Enfin, les premières images du film Oppenheimer, illuminèrent l’écran. C’est à ce moment, alors que j’étais bien calé dans mon fauteuil, qu’un couple de trentenaires jeta son dévolu sur les places qui étaient à ma gauche. De nombreuses places étaient inoccupées dans la salle, mais les deux cinéphiles semblaient particulièrement tenir à ces sièges là. Poliment, je me levai donc pour leur rendre l’accès possible. Dix minutes après, voici l’homme qui se lève et se dirige vers moi pour sortir du rang. Me voici donc de nouveau debout et cette fois, dérangé et privé momentanément d’image, je perds le fil du scénario qui se déroule. Je me dis in petto : Il a dû oublier d’uriner et vu la longueur du film il doit vouloir prendre ses précautions ? A moins que, et malgré son jeune âge, il ne souffre déjà d’une prostate “de colonel” dont la volumineuse grosseur est proportionnelle au nombres de campagnes effectuées en opex dans le tiers monde… Son temps d’absence bien supérieur au quart d’heure me conforta dans mon expertise médicale et j’en étais presque à moralement compatir avec sa souffrance, l’imaginant en train de pisser au goutte à goutte. Sa compagne ne me semblait ni émue ni inquiète cependant car, sans se soucier de la gêne visuelle qu’elle infligeait à ses voisins de salle elle rédigeait et lisait des SMS sur son portable. Je me suis dit que sans doute prise par le film, elle communiquait en direct avec le CEA de Saclay pour se faire préciser des points relatifs la fission ou la fusion nucléaire ?

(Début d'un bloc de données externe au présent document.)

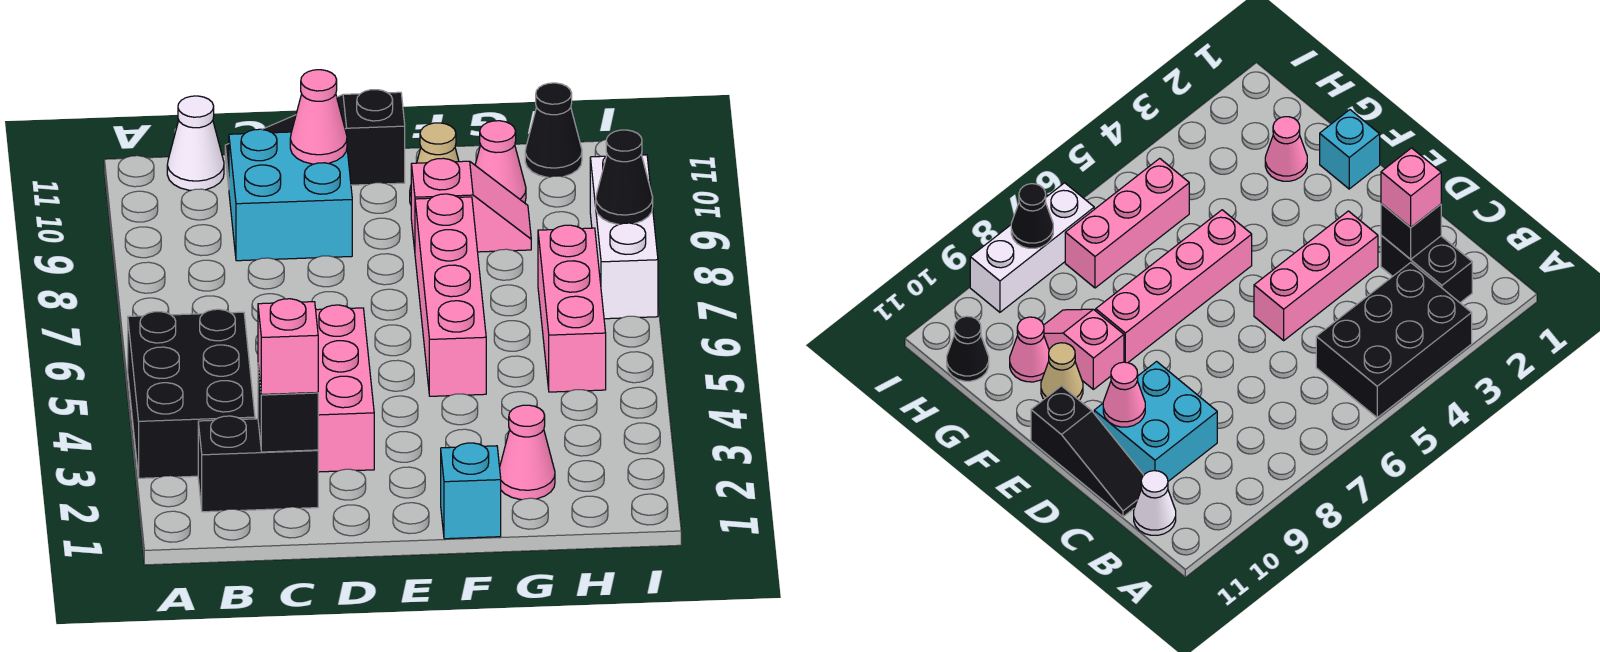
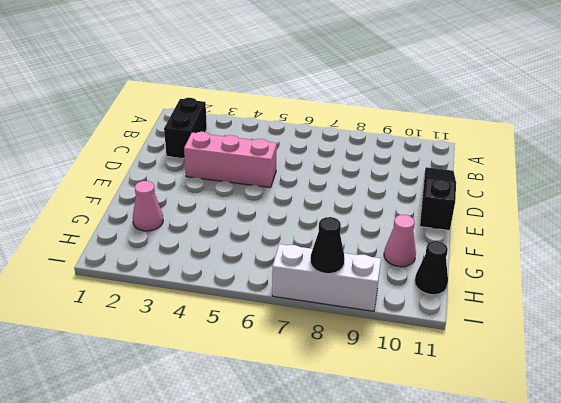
none -> black 2x3 brick [128,309,255,478]
none -> white 1x1 cone [167,96,224,190]
none -> cyan 2x2 brick [229,129,352,261]

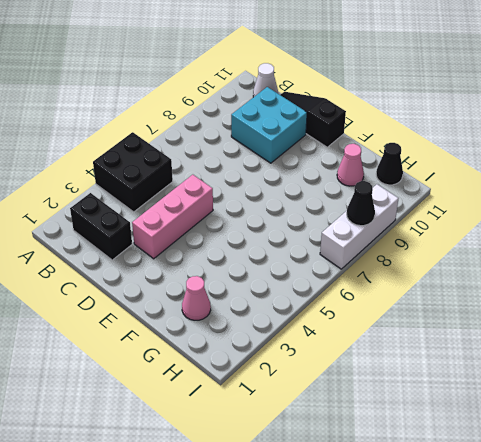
black 2x2 brick [93,132,173,212] -> black 2x3 brick [128,309,255,478]
none -> cyan 1x1 brick [441,443,501,539]
none -> pink 1x4 brick [415,194,486,396]
none -> pink 1x2 slope [411,158,531,252]

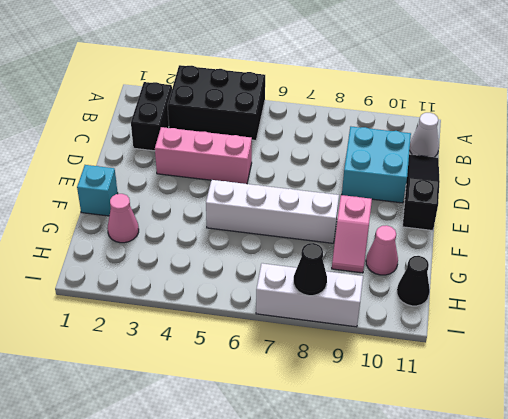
white 1x4 brick [206,180,339,243] -> pink 1x4 brick [415,194,486,396]
none -> tan 1x1 cone [410,123,459,204]
none -> pink 1x3 brick [538,225,606,392]
none -> black 1x1 brick [258,366,318,452]

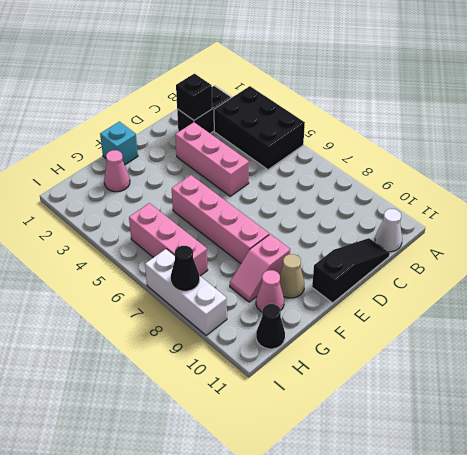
none -> cyan 2x2 brick [229,129,352,261]
none -> pink 1x1 cone [290,70,347,164]
none -> pink 1x1 brick [258,299,318,395]

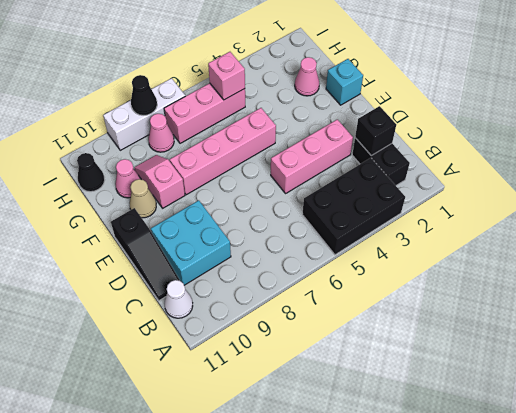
pink 1x1 brick [208,52,245,100] -> pink 1x1 brick moved to [258,299,318,395]
pink 1x1 cone [148,114,174,152] -> pink 1x1 cone moved to [290,70,347,164]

Mais que nenni ! Tout à coup, j’entends et vois le prostatique présumé revenir les bras et les poches chargés de victuailles et qui cette fois, force le passage. Immédiatement, ma tension monte en flèche , ce qui est très mauvais pour mon bilan de santé (selon mon docteur).
Son approvisionnement était parfait il faut le dire car ils ont tenu trois heures à grignoter chacun leur litre de pops corn, leurs boissons au sucre et leurs bonbons. Le pire aura été l’ouverture et la fermeture toutes les trente secondes d’un emballage très bruyant contenant des espèces de tiges semi-molles que la demoiselle suçotait avec délectation, laissant un petit bruit de dépression lorsque la friandise échappait à ses lèvres et que la succion s’exerçait dans le vide. Courroucé je lui fis savoir que je souhaitais le silence… Si se yeux avaient été des revolvers je pense qu’à cette heure, je ne serais plus là pour relater ce vécu. Mais ils n’étaient pas les seuls dans la salle à se comporter comme mes olibrius de voisins. En effet, de nombreuses lucioles portatives brillaient dans toutes les rangées de sièges et tous, tels des écureuils, des hamsters, voire des rats, faisaient tout ce qui était en leur pouvoir pour que l’industrie de la malbouffe atteigne des taux records en bénéfices.
En fin de séance, une question me taraudait ! A savoir : Quelle est la motivation de ces personnes qui s’infligent une séance de cinéma pour laquelle est programmé un film relativement long et un tantinet austère ? La quête d’explications sur la physique de haut niveau ? La violence exprimée par l’énergie de la bombe ? Ou bien Rien ! Rien du tout, simplement le Rien et son apparence, l’apparence du vide, le vide total et sidéral …
Un retour aux sources en somme ! Un big bang inversé, un vrai trou noir.
Oppenheimer est peut-être un bon film.... Je prendrai un billet pour une autre séance et je vous le dirai !
> Alain Broglio. Envoyé spécial de gilblog, correspondant aux Cahiers du cinéma.